=== Daftar Tugas ===
A) Berdasarkan ulasan buku Menjejal Jakarta, jelaskan mengapa buku tersebut terasa seperti kumpulan cerpen dan bukan kumpulan berita. Jawablah dalam satu hingga tiga kalimat.
B) Tentukan apakah setiap pernyataan berikut sesuai dengan ulasan buku Menjejal Jakarta. Jawablah ya atau tidak, disertai kutipan persis dari ulasan yang menjadi penentunya.
(i) Buku tersebut berisi dua puluh lima naskah reportase.
(ii) Pengulas langsung menamatkan buku tersebut setelah membelinya pada akhir 2021.
(iii) Kineforum merupakan tempat pemutaran film yang tidak dapat ditayangkan di bioskop komersial.
C) Jawablah pertanyaan berikut berdasarkan ulasan buku Menjejal Jakarta.
(i) Kapan pengulas membeli buku tersebut?
(ii) Siapa penulis buku tersebut?
(iii) Siapa tokoh yang dikisahkan bersemangat melatih teater di usia senja?

=== Potongan Teks ===
******************************

Review Menjejal Jakarta: Hiruk-pikuk di panggung besar

Jadi ceritanya gue beli buku ini di akhir 2021, masa di mana lagi gila-gilanya buat belajar seputaran kepenulisan jurnalistik. Tapi seiring waktu minatnya memudar gitu aja. Ujungnya Menjejal Jakarta ini cuma berjejalan di lemari belajar tanpa sempet ditamatin. Sampai akhirnya minggu kemarin pas lagi rapihin lemari gue bersua lagi sama ini buku dan mutusin buat baca lagi. Begitu beres, gue dibikin sadar akan sesuatu. Apaan tuh sesuatunya??? Makanya baca review-nya sampai abis, dong.



Menjejal Jakarta merupakan buku nonfiksi yang isinya dua puluh lima naskah reportase—liputan suatu peristiwa—di pusat maupun pinggiran Jakarta. Bahasan yang dihidangin di dalamnya ada macam-macam. Mulai dari serba-serbi hidup jadi keturunan Tionghoa di Indonesia, lika-liku penuntasan kasus pelanggaran HAM, isu sosial-ekonomi, isu jurnalisme, kultur yang bertumbuh kembang di berbagai titik, sampai cerita soal para tokoh politisi, aktivis, dan seniman. Gue pribadi suka sama semua topik yang dibahas di sini. Tapi ada beberapa yang jadi favorit. Topik jurnalisme misalnya. Ngerasa tercerahkan banget abis baca dua tulisan soal jurnalisme bencana yang buruk dan media cetak yang mulai keteteran sama media online. Gue juga suka topik kultur di Jakarta kayak tulisan soal padatnya Transjakarta, aksi kamisan, fanatisme fans JKT48, dan kineforum yang merupakan tempat pemutaran film-film yang nggak bisa ditayangin di bioskop komersil. Ada lagi tulisan yang nggak masuk dua kategori topik di atas tapi jadi favorit juga. Sebut aja tulisan sehari ngikutin kegiatan gubernur DKI Jakarta, perjuangan Allan Nairn selesain kasus pelanggaran HAM dengan reportasenya, masyarakat bantaran Kali Ciliwung yang dipindah ke rusunawa lalu hidup di situasi nggak pasti, kisah Jose Rizal Manua yang semangat melatih teater di usia senja, dan kisah Eros Djarot soal kedalaman rasa lokal Indonesia di musiknya.


Tulisan-tulisan di dalam buku ini dibawain dengan genre jusnalisme sastrawi. Genre itu merujuk kepada tulisan jurnalistik yang gaya nulisnya sama kayak karya sastra macam cerpen atau novel. Makanya, walaupun buku karya Viriya Singgih ini isinya kumpulan berita tapi rasanya kayak nggak lagi baca berita di koran atau buletin. Lebih berasa kayak kumpulan cerpen. Soalnya di tiap tulisan ada alur, berbagai karakter dilengkapin motif kuat, sama jahitan narasi cerita yang jenius dari sang penulis. Singkatnya: nyaman dibaca. Tapi kan nggak selamanya yang bikin nyaman itu menarik. Ada juga segelintir tulisan yang menurut gue kureng bikin interest. Sebenernya masalah selera sih. Toh, di atas udah disebutin beberapa tulisan di sini yang jadi favorit gue. Mungkin banget pas lo beres baca ini tulisan favorit kita beda jauh.

******************************

=== Entri yang Disediakan ===
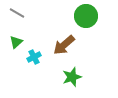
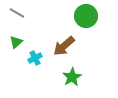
brown arrow: moved 1 px down
cyan cross: moved 1 px right, 1 px down
green star: rotated 12 degrees counterclockwise
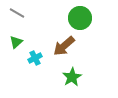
green circle: moved 6 px left, 2 px down
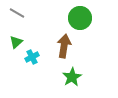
brown arrow: rotated 140 degrees clockwise
cyan cross: moved 3 px left, 1 px up
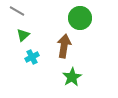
gray line: moved 2 px up
green triangle: moved 7 px right, 7 px up
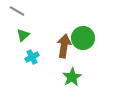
green circle: moved 3 px right, 20 px down
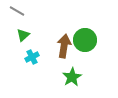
green circle: moved 2 px right, 2 px down
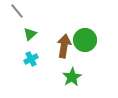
gray line: rotated 21 degrees clockwise
green triangle: moved 7 px right, 1 px up
cyan cross: moved 1 px left, 2 px down
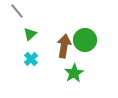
cyan cross: rotated 16 degrees counterclockwise
green star: moved 2 px right, 4 px up
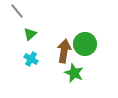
green circle: moved 4 px down
brown arrow: moved 5 px down
cyan cross: rotated 16 degrees counterclockwise
green star: rotated 18 degrees counterclockwise
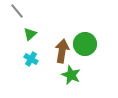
brown arrow: moved 2 px left
green star: moved 3 px left, 2 px down
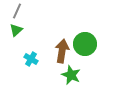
gray line: rotated 63 degrees clockwise
green triangle: moved 14 px left, 4 px up
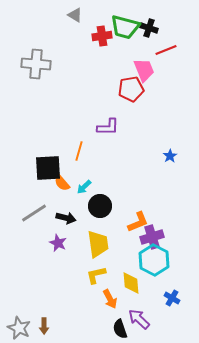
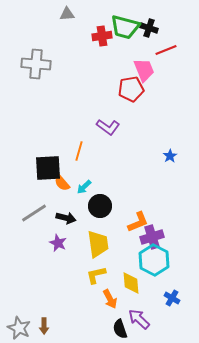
gray triangle: moved 8 px left, 1 px up; rotated 35 degrees counterclockwise
purple L-shape: rotated 35 degrees clockwise
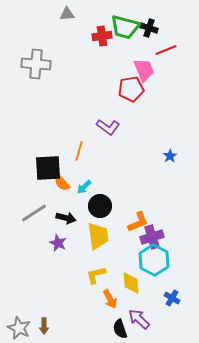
yellow trapezoid: moved 8 px up
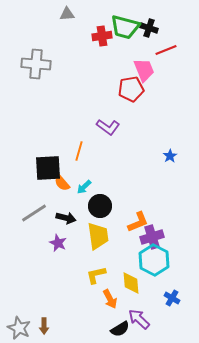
black semicircle: rotated 102 degrees counterclockwise
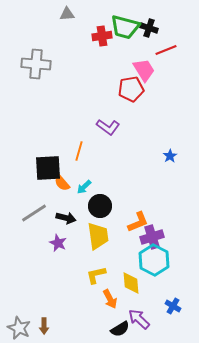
pink trapezoid: rotated 10 degrees counterclockwise
blue cross: moved 1 px right, 8 px down
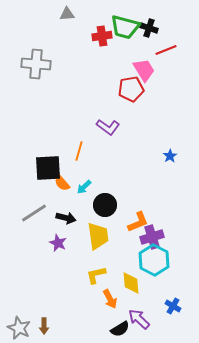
black circle: moved 5 px right, 1 px up
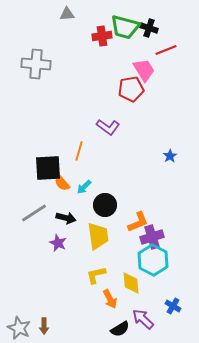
cyan hexagon: moved 1 px left
purple arrow: moved 4 px right
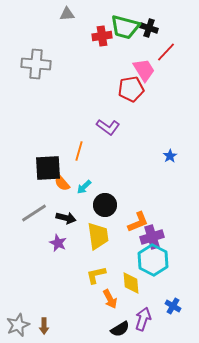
red line: moved 2 px down; rotated 25 degrees counterclockwise
purple arrow: rotated 65 degrees clockwise
gray star: moved 1 px left, 3 px up; rotated 25 degrees clockwise
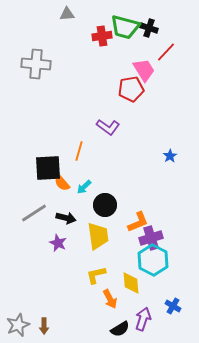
purple cross: moved 1 px left, 1 px down
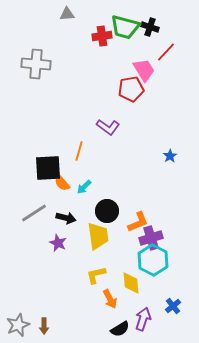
black cross: moved 1 px right, 1 px up
black circle: moved 2 px right, 6 px down
blue cross: rotated 21 degrees clockwise
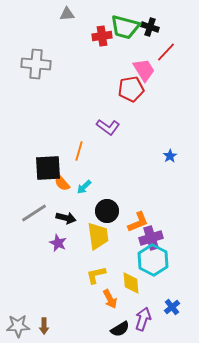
blue cross: moved 1 px left, 1 px down
gray star: moved 1 px down; rotated 20 degrees clockwise
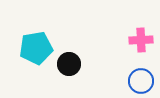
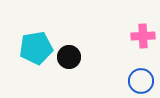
pink cross: moved 2 px right, 4 px up
black circle: moved 7 px up
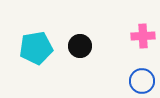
black circle: moved 11 px right, 11 px up
blue circle: moved 1 px right
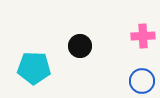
cyan pentagon: moved 2 px left, 20 px down; rotated 12 degrees clockwise
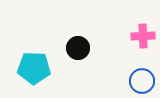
black circle: moved 2 px left, 2 px down
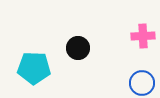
blue circle: moved 2 px down
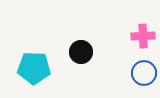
black circle: moved 3 px right, 4 px down
blue circle: moved 2 px right, 10 px up
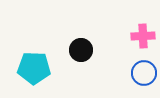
black circle: moved 2 px up
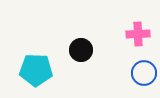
pink cross: moved 5 px left, 2 px up
cyan pentagon: moved 2 px right, 2 px down
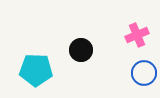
pink cross: moved 1 px left, 1 px down; rotated 20 degrees counterclockwise
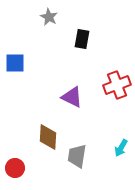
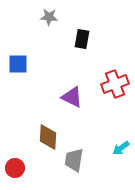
gray star: rotated 24 degrees counterclockwise
blue square: moved 3 px right, 1 px down
red cross: moved 2 px left, 1 px up
cyan arrow: rotated 24 degrees clockwise
gray trapezoid: moved 3 px left, 4 px down
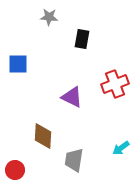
brown diamond: moved 5 px left, 1 px up
red circle: moved 2 px down
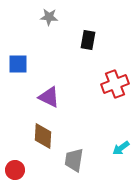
black rectangle: moved 6 px right, 1 px down
purple triangle: moved 23 px left
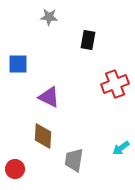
red circle: moved 1 px up
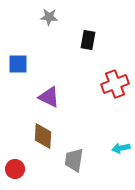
cyan arrow: rotated 24 degrees clockwise
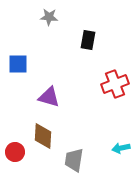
purple triangle: rotated 10 degrees counterclockwise
red circle: moved 17 px up
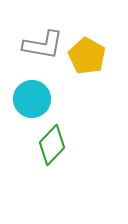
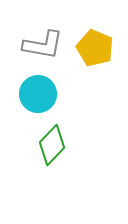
yellow pentagon: moved 8 px right, 8 px up; rotated 6 degrees counterclockwise
cyan circle: moved 6 px right, 5 px up
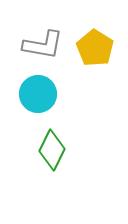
yellow pentagon: rotated 9 degrees clockwise
green diamond: moved 5 px down; rotated 18 degrees counterclockwise
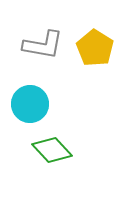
cyan circle: moved 8 px left, 10 px down
green diamond: rotated 69 degrees counterclockwise
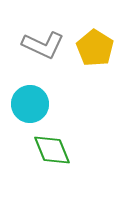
gray L-shape: rotated 15 degrees clockwise
green diamond: rotated 21 degrees clockwise
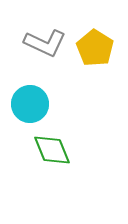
gray L-shape: moved 2 px right, 2 px up
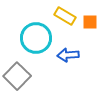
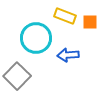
yellow rectangle: rotated 10 degrees counterclockwise
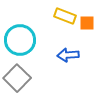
orange square: moved 3 px left, 1 px down
cyan circle: moved 16 px left, 2 px down
gray square: moved 2 px down
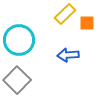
yellow rectangle: moved 2 px up; rotated 65 degrees counterclockwise
cyan circle: moved 1 px left
gray square: moved 2 px down
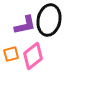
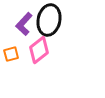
purple L-shape: moved 1 px left, 1 px up; rotated 145 degrees clockwise
pink diamond: moved 6 px right, 6 px up
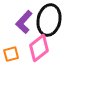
purple L-shape: moved 2 px up
pink diamond: moved 2 px up
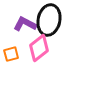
purple L-shape: moved 1 px right, 2 px down; rotated 75 degrees clockwise
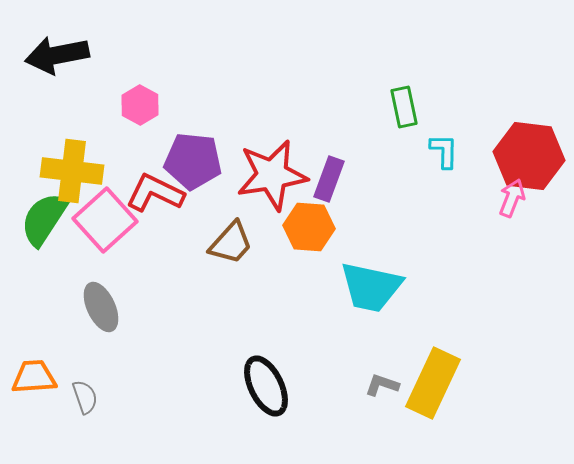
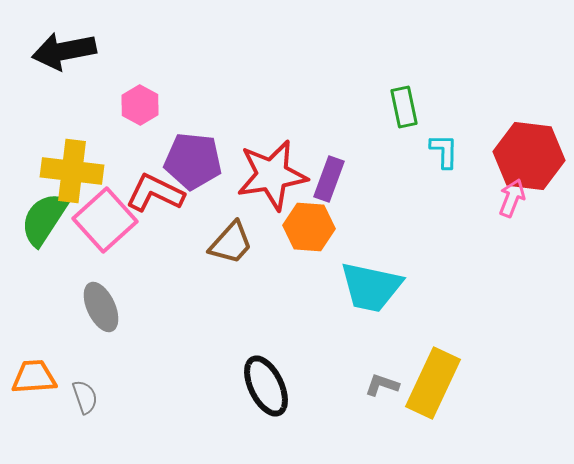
black arrow: moved 7 px right, 4 px up
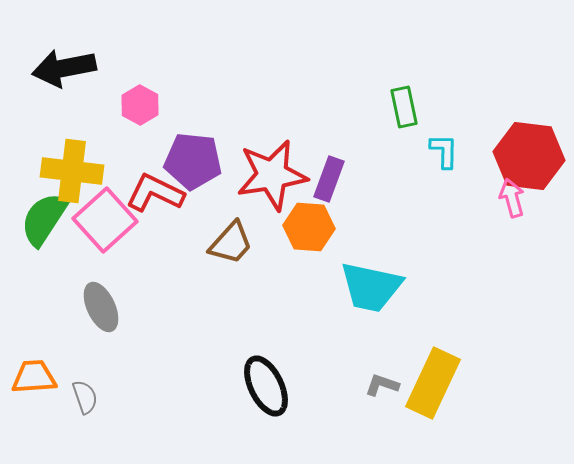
black arrow: moved 17 px down
pink arrow: rotated 36 degrees counterclockwise
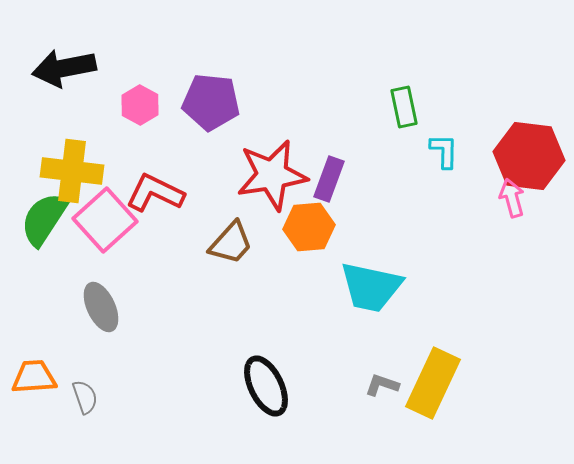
purple pentagon: moved 18 px right, 59 px up
orange hexagon: rotated 9 degrees counterclockwise
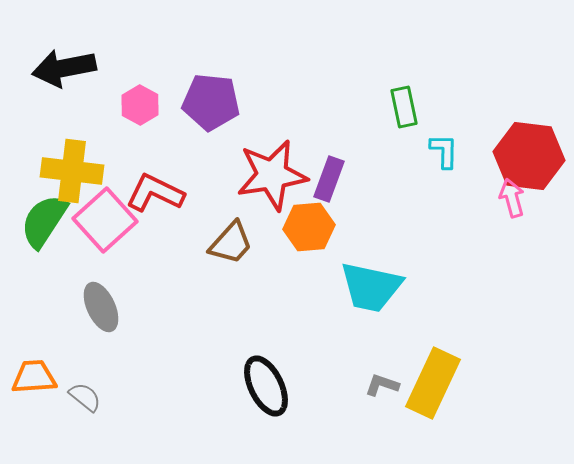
green semicircle: moved 2 px down
gray semicircle: rotated 32 degrees counterclockwise
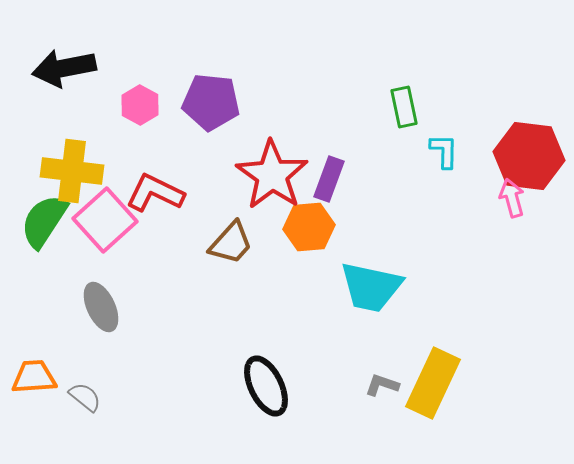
red star: rotated 28 degrees counterclockwise
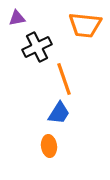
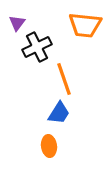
purple triangle: moved 5 px down; rotated 42 degrees counterclockwise
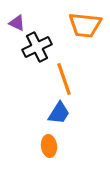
purple triangle: rotated 42 degrees counterclockwise
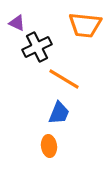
orange line: rotated 40 degrees counterclockwise
blue trapezoid: rotated 10 degrees counterclockwise
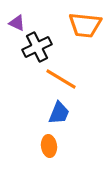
orange line: moved 3 px left
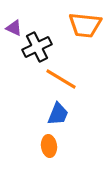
purple triangle: moved 3 px left, 5 px down
blue trapezoid: moved 1 px left, 1 px down
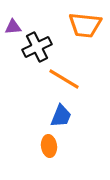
purple triangle: moved 1 px left, 1 px up; rotated 30 degrees counterclockwise
orange line: moved 3 px right
blue trapezoid: moved 3 px right, 2 px down
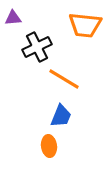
purple triangle: moved 9 px up
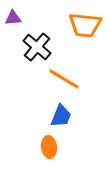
black cross: rotated 24 degrees counterclockwise
orange ellipse: moved 1 px down
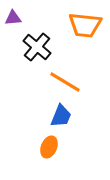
orange line: moved 1 px right, 3 px down
orange ellipse: rotated 30 degrees clockwise
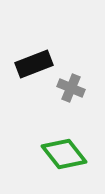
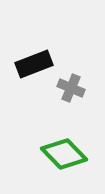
green diamond: rotated 6 degrees counterclockwise
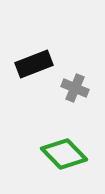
gray cross: moved 4 px right
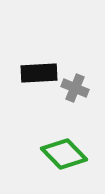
black rectangle: moved 5 px right, 9 px down; rotated 18 degrees clockwise
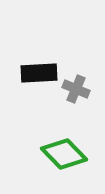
gray cross: moved 1 px right, 1 px down
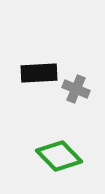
green diamond: moved 5 px left, 2 px down
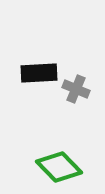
green diamond: moved 11 px down
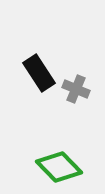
black rectangle: rotated 60 degrees clockwise
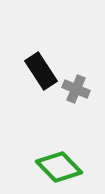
black rectangle: moved 2 px right, 2 px up
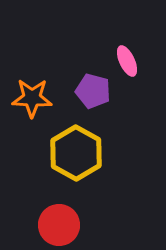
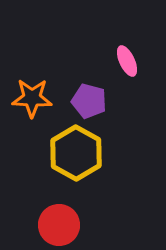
purple pentagon: moved 4 px left, 10 px down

******************************

=== Jawaban per Tugas ===
A) Tulisan dalam buku ini disajikan dengan genre jurnalisme sastrawi, yaitu tulisan jurnalistik yang gaya penulisannya serupa dengan karya sastra seperti cerpen atau novel. Selain itu, setiap tulisan memiliki alur, berbagai karakter dengan motif yang kuat, serta jahitan narasi yang jenius dari penulisnya.

B)
(i) Ya: "isinya dua puluh lima naskah reportase"
(ii) Tidak: "cuma berjejalan di lemari belajar tanpa sempet ditamatin"
(iii) Ya: "tempat pemutaran film-film yang nggak bisa ditayangin di bioskop komersil"

C)
(i) Pada akhir 2021.
(ii) Viriya Singgih.
(iii) Jose Rizal Manua.